Palermo, arriva il giorno di Sallai «Punto a convincere Ballardini»

«È un sentimento meraviglioso quello di essere in serie A così giovane. Farò del mio meglio per mostrare le mie qualità e far bene in questo campionato. Allo stesso tempo, cercherò di partecipare in maniera attiva ai miglioramenti della squadra, sperando possano arrivare subito degli ottimi risultati». Roland Sallai si presenta così in sala stampa al “Tenente Onorato” di Boccadifalco. Il talento ungherese classe ’97 vuole stupire tutti e si pone degli obiettivi importanti in vista della prossima stagione. Di sé dice di essere un giocatore molto duttile: «Sono un trequartista, anche se spesso ho giocato come laterale sinistro. Nell’ultima gara giocata in Ungheria ho giocato come esterno sinistro e mi sono trovato molto bene».

Tra i suoi compiti, dunque, anche quello di raccogliere l’eredità del Mudo Vazquez, andato nel corso di questa estate al Siviglia: «Vazquez – continua Sallai – è uno dei miei giocatori preferiti, mi piacerebbe poter fare quello che ha fatto lui e arrivare a un livello simile al suo». Come l’italo-argentino, anche il ragazzo ex Puskas Academy indosserà la maglia numero 20. La sua scelta, però, non dipende dal numero indossato da Vazquez in rosanero in questi anni. L’ungherese si è prefisso altri obiettivi, come quello di stupire tutti e in primis anche mister Davide Ballardini: «Cercherò di far vedere le mie qualità e quella che è la mia vera forza all’interno della squadra. L’obiettivo è anche quello di conquistare il mio allenatore».

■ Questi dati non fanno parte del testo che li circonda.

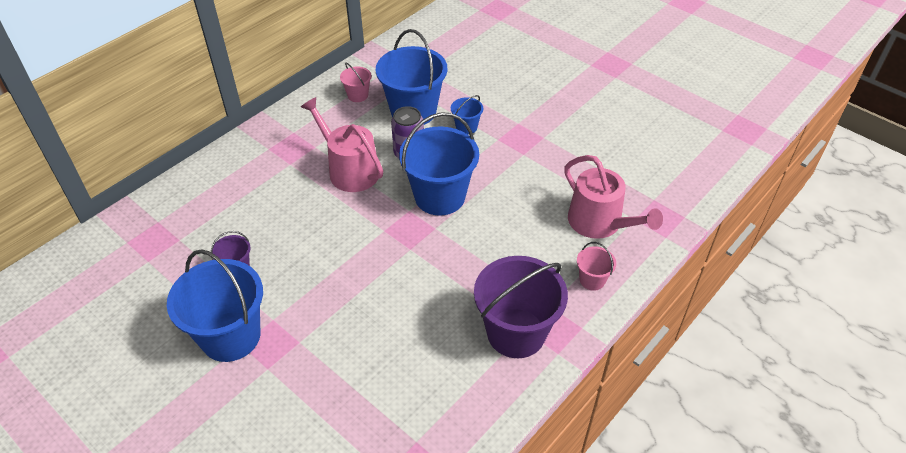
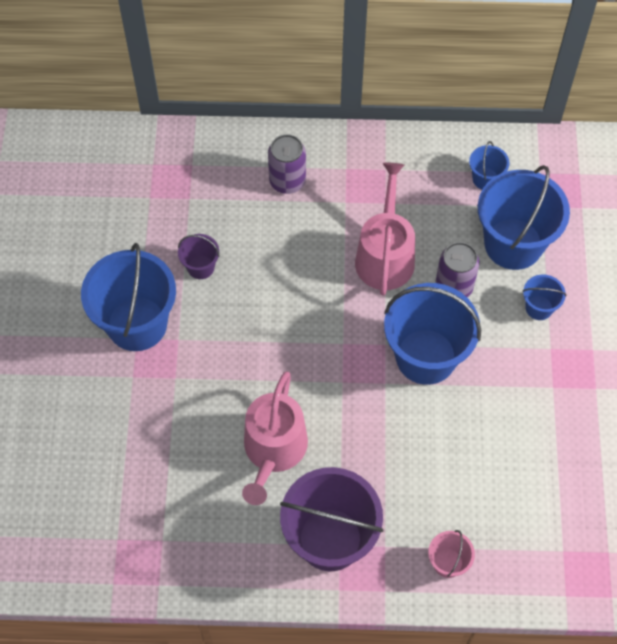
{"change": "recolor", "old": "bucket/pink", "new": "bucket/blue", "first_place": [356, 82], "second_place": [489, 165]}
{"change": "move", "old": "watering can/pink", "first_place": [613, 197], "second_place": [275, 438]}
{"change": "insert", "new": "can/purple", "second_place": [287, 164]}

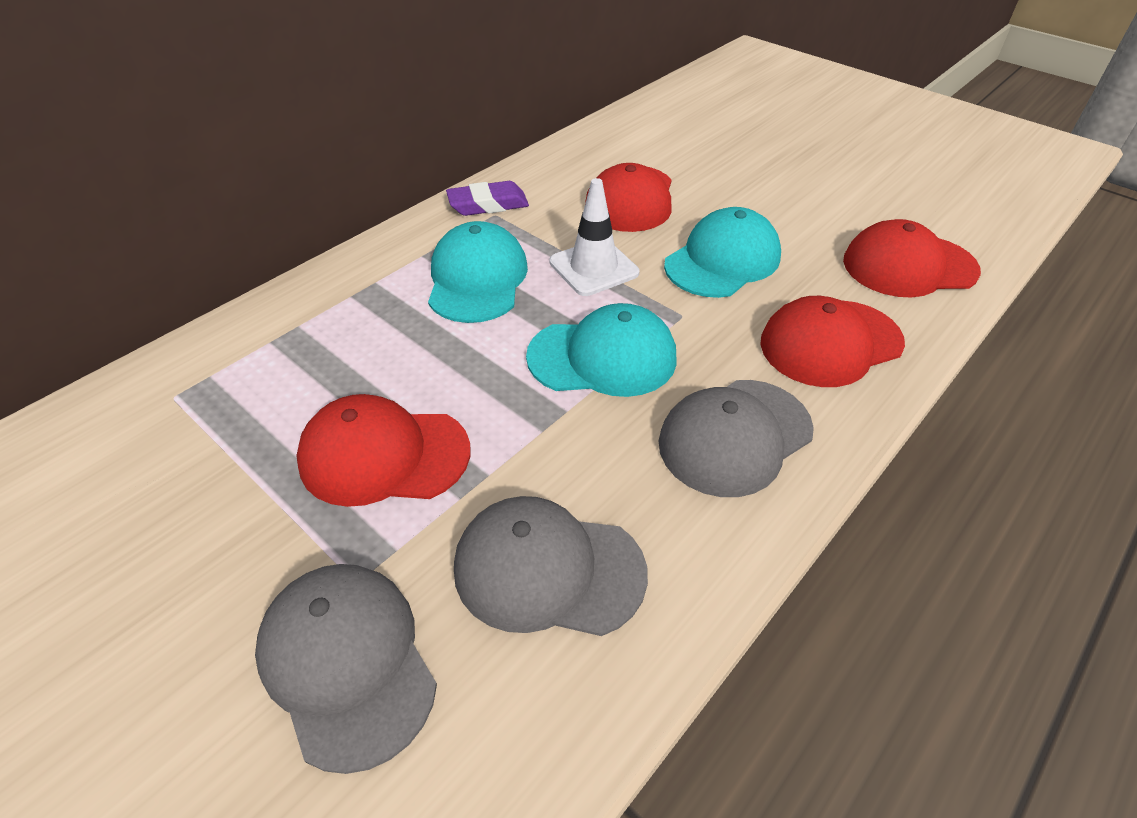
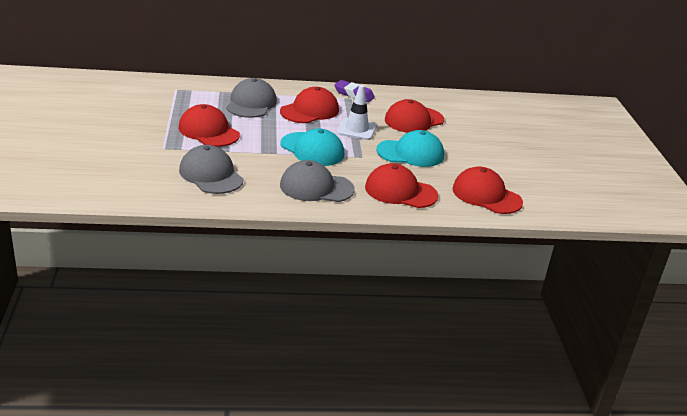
{"change": "recolor", "old": "cap/turquoise", "new": "cap/red", "first_place": [478, 272], "second_place": [309, 105]}
{"change": "move", "old": "cap/grey", "first_place": [346, 669], "second_place": [251, 98]}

Sallai dovrà calarsi in una realtà completamente nuova rispetto a quella ungherese: «Le aspettative in un campionato difficile come quello italiano sono alte, per questo non mi aspetto di essere subito gettato nella mischia, però ribadisco che cercherò di conquistare la fiducia del mister». In rosa c’è già un altro connazionale, la punta Norbert Balogh che il trequartista conosce bene: «Con Balogh siamo amici, abbiamo parlato anche prima che arrivassi qui, quando lui l’anno scorso è arrivato al Palermo». L’amicizia con il quasi coetaneo (Balogh è del ’96) va al di là del mondo del calcio, anche perché i due hanno condiviso l’esperienza della Nazionale giovanile. «Sono contento – afferma l’ex Puskas Academy – che abbia voluto condividere con me le sue esperienze e le sue emozioni sul trasferimento in Italia. Con lui ho giocato anche in Nazionale e penso che in campo andremo molto d’accordo».

Sul talentino ungherese anche il presidente Zamparini ha molte aspettative: «Mi fa molto piacere la fiducia che Zamparini ha riposto nei miei confronti. Non la vedo come un peso e una responsabilità, ma come uno stimolo per fare sempre meglio e questi attestati di stima possono aiutarmi a livello psicologico anche negli allenamenti. Voglio ringraziarlo per la possibilità che mi ha dato di venire a giocare a Palermo». Anche il commissario tecnico dei magiari, Bernd Storck, ha recentemente affermato che Sallai rappresenta il futuro della Nazionale: «Ho parlato con il ct dell’Ungheria, la prospettiva è quella di far sì che la Nazionale possa partecipare ai prossimi Mondiali in Russia». Sallai, poi, ha voluto fare anche una brevissima digressione sulla sua vita privata: «Vivo a Palermo con mio padre e probabilmente ci raggiungerà mio fratello».

Infine, al giovane ungherese è stato chiesto dei suoi idoli ed è naturale che a saltare fuori sia stato anche il nome del grande Ferenc Puskas: «Ho giocato sette anni nell’Academy Puskas, quindi anche a livello di nome c’è un legame. Era un grandissimo giocatore, per me è un idolo e un esempio. Raggiungere i suoi livelli è difficile, ma cercherò di lasciare un segno per poter diventare un giocatore famoso anche io in ottica futura». Intanto, il Palermo oggi ha ufficializzato l’ingaggio di Haitam Aleesami. Il terzino norvegese di origini marocchine arriva a titolo definitivo dal Goteborg e oggi ha sostenuto il primo allenamento con i suoi nuovi compagni di squadra. Per lui, contratto triennale.